By AFP     Feb 4, 2019 in World

The United Nations will not join any group of nations promoting initiatives to resolve the crisis in Venezuela, the UN chief said Monday, indicating he will not attend a meeting in Uruguay this week of several countries.

Mexico and Uruguay had hoped that UN Secretary-General Antonio Guterres would attend a conference in Montevideo on Thursday aimed at promoting dialogue between Venezuela's self-proclaimed president Juan Guaido and leader Nicolas Maduro.

"The UN secretariat has decided not to be part of any of these groups in order to give credibility to our continued offer of good offices to the parties to be able at their request to help find a political solution," Guterres told reporters.

Guaido has won backing from the United States, European powers including France, Germany and Spain, Canada, Australia and a dozen Latin American countries to take over the leadership, but Russia and China continue to support Maduro.

The global split over Venezuela has left the United Nations in a quandary and Guterres' comments suggested that the world body would remain on the sidelines for now.

Mexico and Uruguay have not recognized Guaido, the head of the National Assembly who declared himself acting president on January 23 in place of Maduro.

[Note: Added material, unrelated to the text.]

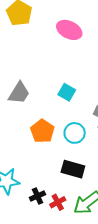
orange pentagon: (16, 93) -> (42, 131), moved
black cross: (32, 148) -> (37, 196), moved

A group of Latin American and European states are to hold their first meeting of a contact group in Montevideo on Thursday.

The contact group comprises the EU and eight of its member states -- France, Britain, Germany, Italy, the Netherlands, Portugal, Spain and Sweden -- and four Latin American countries: Bolivia, Costa Rica, Ecuador and Uruguay.

Guterres said he was following the crisis in Venezuela "with a lot of concern," adding that he had discussed the various initiatives put forward with the countries involved.

The UN chief met with Mexico's ambassador to the United Nations Juan Jose Gomez Camacho last week who said the Montevideo conference was to "offer a chance for dialogue to all parties involved."

Venezuela has suffered an economic meltdown marked by hyperinflation and shortages of basic necessities that the opposition blames on the Maduro government.

Millions have been left in poverty, while 2.3 million more have fled the country, unleashing a migration crisis in South America.